Et si votre vie sexuelle dépendait du bon-vouloir d’une poignée de chercheurs ? C’est justement le destin de 24 mouches drosophiles. Alors sur quoi misez-vous : reproduction des mouches ou frustration cruelle ?

Dans cette histoire implacable, découvrez :

  • Comment des chercheurs jouent aux dieux lubriques et voyeuristes
  • Ce qui se passe au cœur d’une orgie de mouches (en immersion)
  • En quoi la reproduction des mouches est similaire à la nôtre (en particulier pour les moins séduisants d’entre nous)

Et si vous êtes fan de poulpes, découvrez Poulpe Fiction, la parodie consacrée à la reproduction des pieuvres.

Mouches drosophiles : quand tout bascule

À quoi ressemble le paradis perdu d’une mouche

Il est des jours où il ne fait pas bon voler. Il vaudrait mieux rester planqué dans de la mie de pain ou dans un bon gros caca.

Malheureusement, dans un laboratoire d’expérimentation aseptisé, le doux rêve de victuailles et d’agapes reste confiné dans le ganglion cérébral des mouches.

On ne choisit pas où on est pondu. Cliquez pour tweeter

Ce matin-là, ils étaient 24. 24 mâles jeunes et vigoureux, carapaces de chitine luisante comme la carrosserie d’une voiture neuve.

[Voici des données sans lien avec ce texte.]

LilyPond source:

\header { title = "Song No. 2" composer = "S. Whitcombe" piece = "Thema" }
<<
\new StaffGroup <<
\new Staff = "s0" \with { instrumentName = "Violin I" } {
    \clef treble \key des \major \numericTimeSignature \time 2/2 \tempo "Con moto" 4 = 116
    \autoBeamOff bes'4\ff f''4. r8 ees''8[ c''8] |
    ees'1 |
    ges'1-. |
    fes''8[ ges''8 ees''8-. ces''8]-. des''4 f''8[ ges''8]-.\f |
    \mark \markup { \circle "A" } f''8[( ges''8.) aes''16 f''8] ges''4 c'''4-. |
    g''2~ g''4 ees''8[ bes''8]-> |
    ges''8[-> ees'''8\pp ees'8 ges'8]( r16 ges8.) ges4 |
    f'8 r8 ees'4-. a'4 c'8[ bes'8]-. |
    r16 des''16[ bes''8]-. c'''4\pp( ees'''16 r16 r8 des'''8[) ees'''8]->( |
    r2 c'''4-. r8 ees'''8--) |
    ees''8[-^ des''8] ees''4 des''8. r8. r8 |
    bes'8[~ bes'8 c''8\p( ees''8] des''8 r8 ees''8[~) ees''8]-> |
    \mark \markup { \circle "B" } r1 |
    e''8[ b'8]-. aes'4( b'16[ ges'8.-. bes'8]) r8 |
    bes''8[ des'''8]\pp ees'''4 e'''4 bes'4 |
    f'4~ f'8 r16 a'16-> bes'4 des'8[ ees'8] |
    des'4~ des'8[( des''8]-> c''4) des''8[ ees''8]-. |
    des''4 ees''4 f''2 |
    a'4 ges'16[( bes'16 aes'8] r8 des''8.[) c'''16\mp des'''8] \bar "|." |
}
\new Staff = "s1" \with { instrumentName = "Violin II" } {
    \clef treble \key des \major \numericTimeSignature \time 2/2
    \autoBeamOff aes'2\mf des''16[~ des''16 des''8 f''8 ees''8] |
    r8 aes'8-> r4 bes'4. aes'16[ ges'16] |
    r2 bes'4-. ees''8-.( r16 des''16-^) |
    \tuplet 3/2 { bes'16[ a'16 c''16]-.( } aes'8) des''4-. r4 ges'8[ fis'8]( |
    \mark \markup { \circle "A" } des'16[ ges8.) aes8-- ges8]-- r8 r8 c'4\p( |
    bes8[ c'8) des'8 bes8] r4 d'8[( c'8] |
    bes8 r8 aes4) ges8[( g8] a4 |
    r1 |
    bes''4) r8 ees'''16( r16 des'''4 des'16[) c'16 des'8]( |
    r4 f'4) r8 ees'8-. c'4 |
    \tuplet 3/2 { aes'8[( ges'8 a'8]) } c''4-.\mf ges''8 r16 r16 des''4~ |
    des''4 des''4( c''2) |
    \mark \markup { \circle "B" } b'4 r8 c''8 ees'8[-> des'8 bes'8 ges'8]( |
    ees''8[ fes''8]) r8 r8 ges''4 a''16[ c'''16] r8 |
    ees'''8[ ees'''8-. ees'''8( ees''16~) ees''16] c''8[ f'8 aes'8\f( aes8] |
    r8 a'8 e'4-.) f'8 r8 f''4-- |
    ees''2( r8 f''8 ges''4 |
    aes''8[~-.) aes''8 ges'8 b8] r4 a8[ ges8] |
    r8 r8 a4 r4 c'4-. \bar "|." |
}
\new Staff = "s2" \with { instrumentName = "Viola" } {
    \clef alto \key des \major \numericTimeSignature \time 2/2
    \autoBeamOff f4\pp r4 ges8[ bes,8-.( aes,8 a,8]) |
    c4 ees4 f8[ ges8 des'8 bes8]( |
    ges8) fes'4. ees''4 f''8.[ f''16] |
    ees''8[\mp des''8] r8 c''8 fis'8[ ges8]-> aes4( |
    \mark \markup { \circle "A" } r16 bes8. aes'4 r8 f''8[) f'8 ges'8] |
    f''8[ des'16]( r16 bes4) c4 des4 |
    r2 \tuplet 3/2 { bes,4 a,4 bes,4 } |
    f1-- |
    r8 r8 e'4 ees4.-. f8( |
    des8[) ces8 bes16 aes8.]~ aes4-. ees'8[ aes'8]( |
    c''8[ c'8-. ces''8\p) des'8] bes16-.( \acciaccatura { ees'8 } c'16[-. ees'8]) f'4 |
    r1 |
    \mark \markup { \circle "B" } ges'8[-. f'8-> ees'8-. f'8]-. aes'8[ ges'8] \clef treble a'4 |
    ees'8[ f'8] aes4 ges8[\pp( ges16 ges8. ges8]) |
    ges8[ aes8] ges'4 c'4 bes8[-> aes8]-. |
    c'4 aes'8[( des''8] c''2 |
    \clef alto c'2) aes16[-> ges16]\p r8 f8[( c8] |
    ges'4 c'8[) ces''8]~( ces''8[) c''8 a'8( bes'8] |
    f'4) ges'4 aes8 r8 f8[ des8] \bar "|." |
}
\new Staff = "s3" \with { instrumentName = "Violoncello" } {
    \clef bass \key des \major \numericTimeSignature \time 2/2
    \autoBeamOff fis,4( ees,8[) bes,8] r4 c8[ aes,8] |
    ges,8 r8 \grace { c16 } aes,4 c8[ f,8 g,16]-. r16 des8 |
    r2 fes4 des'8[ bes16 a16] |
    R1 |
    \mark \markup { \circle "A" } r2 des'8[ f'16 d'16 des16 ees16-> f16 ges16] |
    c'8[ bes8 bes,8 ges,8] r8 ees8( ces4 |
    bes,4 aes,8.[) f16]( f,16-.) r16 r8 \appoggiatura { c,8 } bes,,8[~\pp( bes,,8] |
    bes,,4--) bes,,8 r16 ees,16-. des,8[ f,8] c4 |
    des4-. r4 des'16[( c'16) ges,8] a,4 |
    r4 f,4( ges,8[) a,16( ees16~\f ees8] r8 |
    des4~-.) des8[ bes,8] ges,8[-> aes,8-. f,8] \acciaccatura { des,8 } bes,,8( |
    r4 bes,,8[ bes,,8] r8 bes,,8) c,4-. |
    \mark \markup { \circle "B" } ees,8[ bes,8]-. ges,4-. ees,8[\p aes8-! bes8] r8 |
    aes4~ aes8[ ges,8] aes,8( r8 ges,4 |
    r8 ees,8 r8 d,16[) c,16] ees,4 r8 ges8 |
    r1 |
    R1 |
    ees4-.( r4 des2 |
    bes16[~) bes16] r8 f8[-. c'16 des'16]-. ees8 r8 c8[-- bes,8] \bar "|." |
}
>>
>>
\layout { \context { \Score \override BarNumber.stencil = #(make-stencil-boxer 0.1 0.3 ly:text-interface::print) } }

Leur nom ? Drosophila melanogaster, ce qui signifie : amateur de rosée au ventre noir. Autrement dit : mouche drosophile melanogaster. Certains esprits malveillants l’appellent mouches du vinaigre.

À quoi ressemblent les dieux des mouches

Arrivent nos chercheurs. Leur mission. Recruter. Recruter 12 mâles chanceux qui vont être placés, par groupe de 4, au milieu de 20 mouches femelles en furie dans un bocal clos.

En biologie, cela s’appelle une expérience.

En sciences humaines, cela s’appelle une partouze.

En religion, cela s’appelle le paradis et certains tuent pour cela.

La reproduction des mouches à pile ou face

Pour bien comprendre la tragédie qui se joue, la durée de vie d’une mouche est de 19 jours.

Côté pile : le plaisir

Photo de la reproduction de deux mouches.
Quand prendre la mouche est un plaisir.

Les 12 mouches drosophiles mâles sont choisis. Ils sont positionnés dans l’arène où des femelles en furie les attendent.

Nous passons le descriptif de la scène.

La débauche, la saturation de l’air en phéromones de désirs et de plaisirs.

La trompe qui goûte le corps, les antennes aux aguets qui se gavent des odeurs de l’atmosphère libidineuse.

Le plaisir de la mouche, les abdomens dressés contre les abdomens soumis.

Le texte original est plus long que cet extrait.